While the college has been receiving donations of art, nearly 30 percent of the collection, which includes works by 19th century Dutch artist Hendrik Willem Mesdag and by 20th century Spanish artist Salvador Dalí, are newly acquired pieces. This rapid growth stemmed from a donation by David Kamansky and Gerald Wheaton. Donated to the college in the fall of 2013, the gift includes over 500 pieces of art and an extensive 7,000 art-related book collection. With about 80 percent of the art objects in the Kamanksy-Wheaton gift coming from Asia, spanning centuries and representing multiple cultures.

== Lead donation ==
The Kruizenga Art Museum is named in recognition of a leadership gift from Richard and Margaret Feldmann Kruizenga. Richard who studied at Hope, went on to a long career with Exxon, Inc., retiring as Vice President of Corporate Planning. Richard served on the Hope College Board of Trustees and on the Investment Committee. Margaret also studied at Hope, she taught at college level and was known for her love of the arts and theater. Margaret and Richard were early and enthusiastic supporters of the Hope Summer Repertory Theatre. Margaret died in April 2013. Richard and Margaret’s support for the museum reflects their longtime love for art, sparked at Hope College, and developed during their travels and throughout their lives together. Margaret Kruizenga, asked for a building that would be "unusual" among the red-brick buildings on campus during the early design process.

== Conception ==

=== Architectural design ===

The Kruizenga Art Museum building is the creation of Hope alumnus Matthew Vander Borgh '84, and president of C Concept Design in the Netherlands. Donald Battjes '68, former Chief of Operations and Facility Planning at the Los Angeles County Museum of Art, provided additional input on the building’s design and operational features. At the opening gala, he stated that the interior gives "a raw, natural look" in order for the aesthetically pleasing practicality of displaying artwork to be fulfilled.

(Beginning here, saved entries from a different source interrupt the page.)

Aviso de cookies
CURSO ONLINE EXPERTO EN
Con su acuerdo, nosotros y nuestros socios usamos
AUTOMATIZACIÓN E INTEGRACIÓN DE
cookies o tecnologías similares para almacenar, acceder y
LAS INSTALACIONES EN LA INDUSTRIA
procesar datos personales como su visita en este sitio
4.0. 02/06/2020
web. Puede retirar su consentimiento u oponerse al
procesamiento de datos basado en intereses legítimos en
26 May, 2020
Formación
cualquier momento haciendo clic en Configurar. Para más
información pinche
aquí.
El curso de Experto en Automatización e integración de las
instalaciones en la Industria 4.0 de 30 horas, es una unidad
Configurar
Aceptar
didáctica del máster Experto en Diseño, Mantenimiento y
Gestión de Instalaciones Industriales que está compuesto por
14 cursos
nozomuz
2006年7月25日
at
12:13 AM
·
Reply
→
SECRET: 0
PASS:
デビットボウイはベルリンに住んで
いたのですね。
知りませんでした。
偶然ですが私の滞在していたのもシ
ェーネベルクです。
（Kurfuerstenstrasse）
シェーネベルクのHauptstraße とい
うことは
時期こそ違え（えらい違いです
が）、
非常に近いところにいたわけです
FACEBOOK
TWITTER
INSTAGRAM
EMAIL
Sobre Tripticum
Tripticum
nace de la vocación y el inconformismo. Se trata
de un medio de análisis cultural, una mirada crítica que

The building comprises approximately 15,000 square feet of total space. The major public spaces of the museum include two art exhibition galleries, a reception lobby and classroom.

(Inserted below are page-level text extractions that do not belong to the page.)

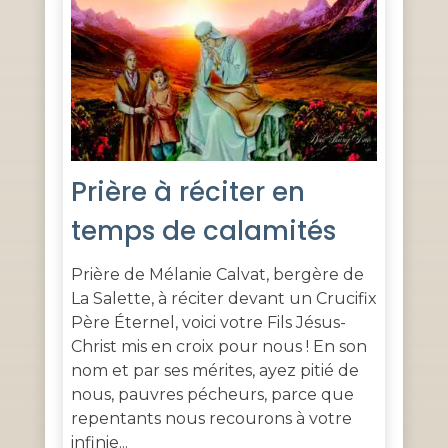
Prière à réciter en
temps de calamités
Prière de Mélanie Calvat, bergère de
La Salette, à réciter devant un Crucifix
Père Éternel, voici votre Fils Jésus-
Christ mis en croix pour nous ! En son
nom et par ses mérites, ayez pitié de
nous, pauvres pécheurs, parce que
repentants nous recourons à votre
infinie...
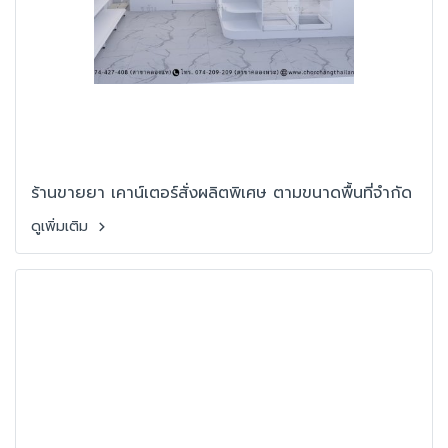
ร้านขายยา เคาน์เตอร์สั่งผลิตพิเศษ ตามขนาดพื้นที่จำกัด
ดูเพิ่มเติม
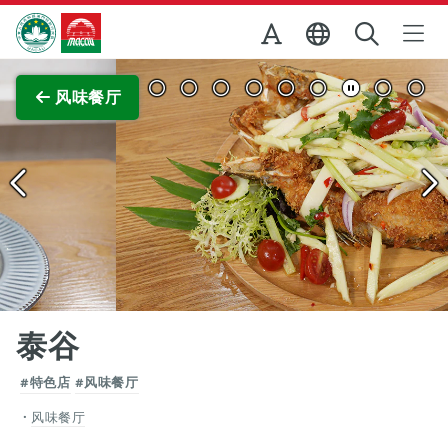
跳至主内容
澳门特别行政区政府旅游局
查看原图
风味餐厅
泰谷
#特色店
#风味餐厅
风味餐厅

In accordance with the wishes of the lead donors, the building was designed to stand out from other buildings on the Hope campus. The distinctive "double lung" shape was partly inspired by the shape of a traditional artist’s palette and is also homage to the Guggenheim Museum in New York, one of the first Modernist museum buildings. The façade of the building features a glass front with 700-pound Cambrian black granite panels sweeping around the sides in a dramatic saw-tooth pattern; according to Stone Ideas, this is an "eye-catcher" not only for its functional practicality, but also for its unique design. The interior of the building features polished concrete floors, segmented walls and open ceilings that complement its modernist exterior and provide a visually dynamic environment for displaying art.